Decompose the series using X-11. Does it reveal any outliers, or unusual features
that you had not noticed previously?
```{r}
set.seed(222)
myseries <- aus_retail %>%
filter(`Series ID` == sample(aus_retail$`Series ID`,1))
myseries %>%
model(x11 = X_13ARIMA_SEATS(Turnover ~ x11())) %>%
components() %>%
autoplot()
```
Decomposing by X-11 shows a change in the seasonality over time, but no other
outliers or unusual features that went unnoticed previously.
***
9. Figures 3.19 and 3.20 show the result of decomposing the number of persons in
the civilian labour force in Australia each month from February 1978 to August 1995.
a. Write about 3–5 sentences describing the results of the decomposition. Pay
particular attention to the scales of the graphs in making your interpretation.

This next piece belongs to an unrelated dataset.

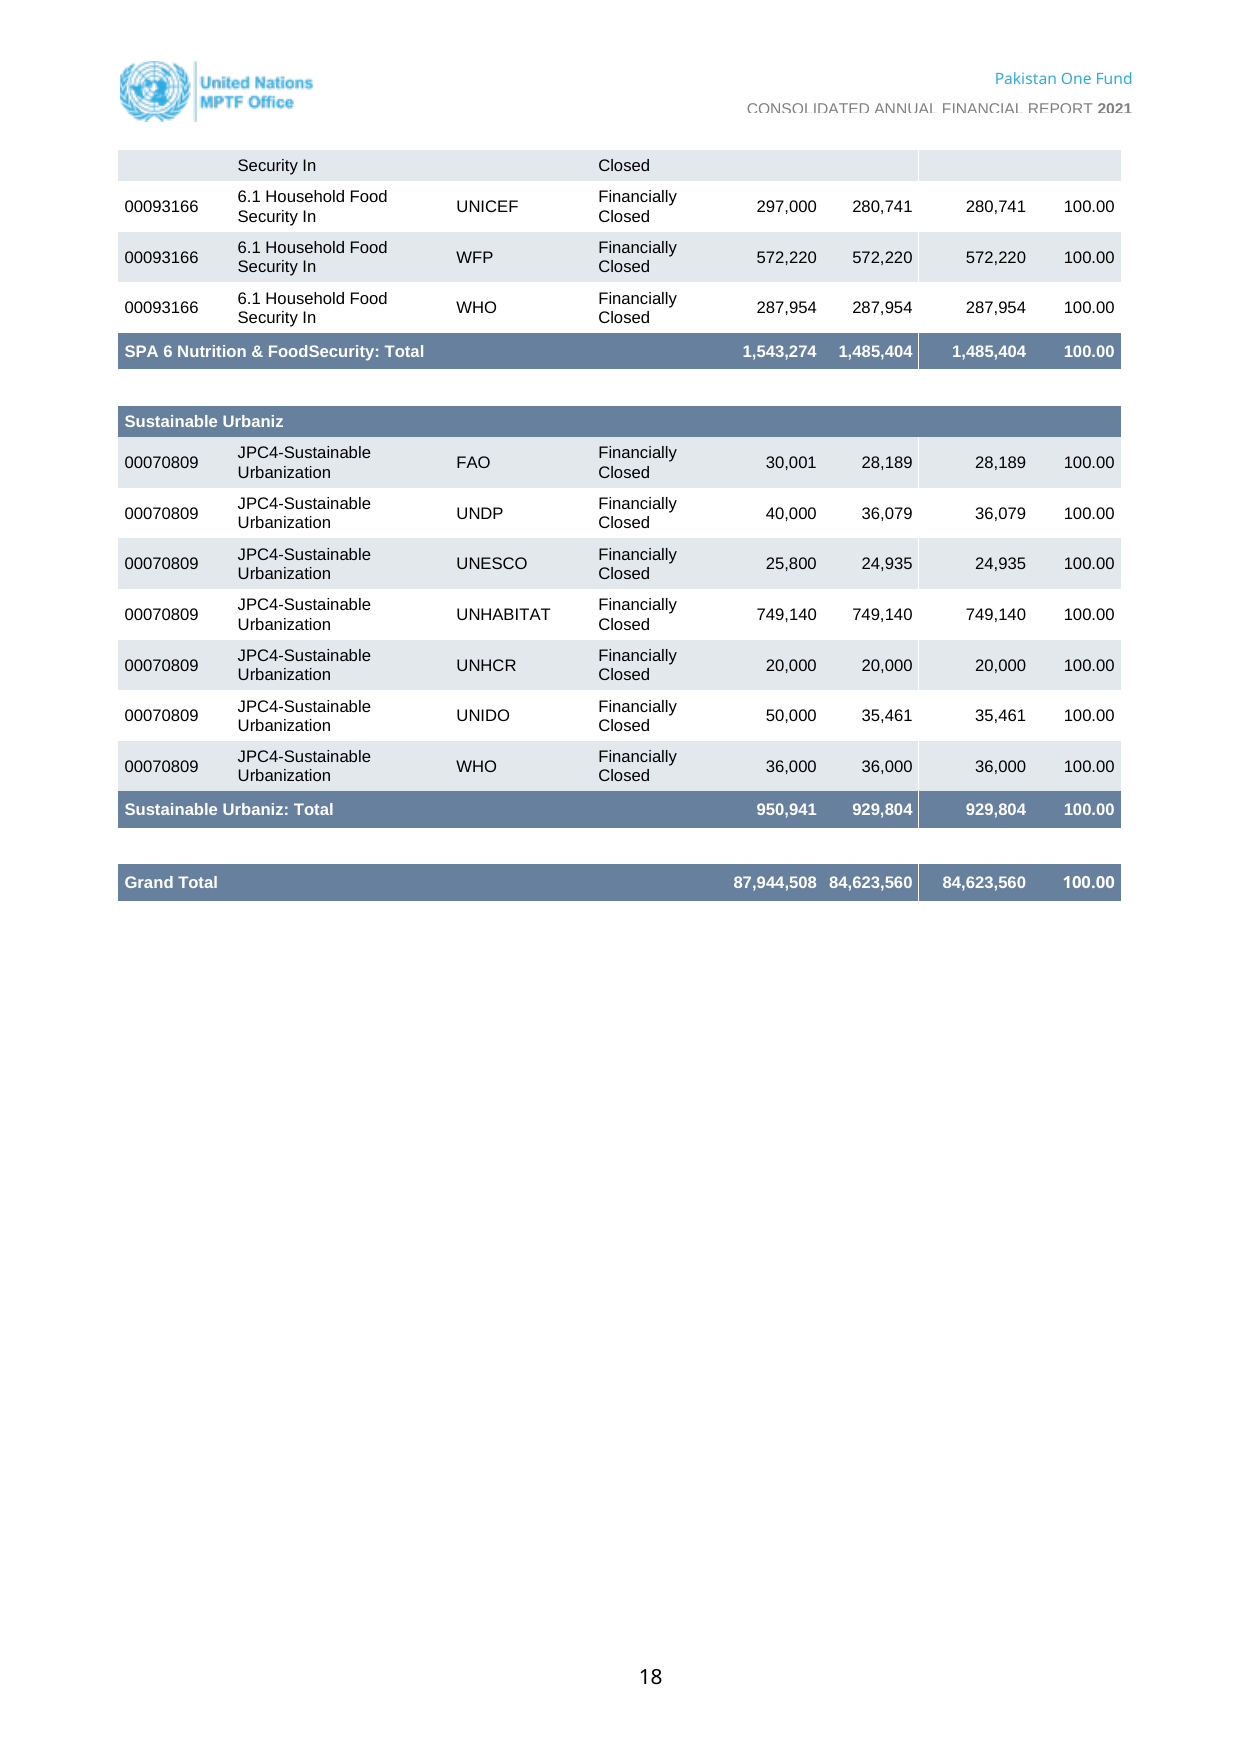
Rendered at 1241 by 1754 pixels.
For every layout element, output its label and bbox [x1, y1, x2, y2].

table_cell [0, 150, 1240, 901]
picture [120, 61, 313, 122]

* The scale of the decomp shows trend will likely have the most predictive power
as the seasonality will factor in very little. We can also see via the remainder
that there are macro forces affecting the data that cannot be accounted for in
the trend or seasonality.
b. Is the recession of 1991/1992 visible in the estimated components?
* Yes, it can be seen in the remainder.
***
10) This exercise uses the canadian_gas data (monthly Canadian gas production in
billions of cubic metres, January 1960 – February 2005).
a. Plot the data using autoplot(), gg_subseries() and gg_season() to look at the
effect of the changing seasonality over time.1
b. Do an STL decomposition of the data. You will need to choose a seasonal window
to allow for the changing shape of the seasonal component.
c. How does the seasonal shape change over time? [Hint: Try plotting the seasonal
component using gg_season().]
d. Can you produce a plausible seasonally adjusted series?
e. Compare the results with those obtained using SEATS and X-11. How are they
different?
```{r}
autoplot(canadian_gas, Volume)
gg_subseries(canadian_gas, Volume)
gg_season(canadian_gas, Volume)
```
Variance of the data fluctuates over time. Subseries plot shows lagging volume in
the 70's and 80s before continuing its upward trend.
```{r}
canadian_gas %>%
model(STL(Volume ~ trend(window = 21) +
season(window=12),
robust = TRUE)) %>%
components() %>%
autoplot()
```
We can see seasonal shifts over time
```{r}
canadian_gas %>%
model(STL(Volume ~ trend(window = 21) +
season(window=12),
robust = TRUE)) %>%
components() %>%
ggplot(aes(x=Month)) +
geom_line(aes(y = season_adjust,
colour = "Seasonally Adjusted"))
```
Above is a plausible seasonally adjusted series
```{r}
canadian_gas %>%
model(x11 = X_13ARIMA_SEATS(Volume ~ x11())) %>%
components() %>%
autoplot()
```
```{r}
canadian_gas %>%
model(seats = X_13ARIMA_SEATS(Volume ~ seats())) %>%
components() %>%
autoplot()
```
I think the X-11 does a better job than the SEATS or STL decomp. It picks up on
the fluctuation of seasonality and the residual appears to have less white noise.